▶ **Stored data entries**:

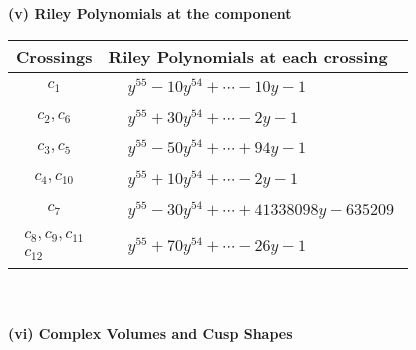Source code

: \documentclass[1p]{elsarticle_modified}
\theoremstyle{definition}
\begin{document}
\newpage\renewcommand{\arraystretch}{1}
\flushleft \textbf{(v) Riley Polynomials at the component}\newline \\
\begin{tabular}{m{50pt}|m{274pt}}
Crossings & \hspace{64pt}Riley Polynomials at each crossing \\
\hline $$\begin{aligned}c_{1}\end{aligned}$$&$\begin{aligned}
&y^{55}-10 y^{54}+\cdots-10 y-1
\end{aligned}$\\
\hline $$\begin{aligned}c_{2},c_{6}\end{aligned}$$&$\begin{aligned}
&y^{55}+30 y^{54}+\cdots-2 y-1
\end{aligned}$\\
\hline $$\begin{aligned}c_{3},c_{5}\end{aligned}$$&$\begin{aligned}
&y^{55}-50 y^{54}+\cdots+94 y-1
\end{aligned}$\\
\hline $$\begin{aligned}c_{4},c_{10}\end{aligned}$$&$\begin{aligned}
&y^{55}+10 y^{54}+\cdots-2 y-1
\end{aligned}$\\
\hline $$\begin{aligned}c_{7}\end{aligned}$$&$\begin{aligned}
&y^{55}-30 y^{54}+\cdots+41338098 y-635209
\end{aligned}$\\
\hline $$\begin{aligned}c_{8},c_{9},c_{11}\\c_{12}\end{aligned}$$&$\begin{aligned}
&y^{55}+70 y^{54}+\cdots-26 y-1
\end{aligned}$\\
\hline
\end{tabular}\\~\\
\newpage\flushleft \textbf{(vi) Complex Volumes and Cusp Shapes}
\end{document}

▶ **What to work on**:
Copy every line above in which the string "tabular" shows up.

▶ **Solution to this exercise**:
\begin{tabular}{m{50pt}|m{274pt}}
\end{tabular}\\~\\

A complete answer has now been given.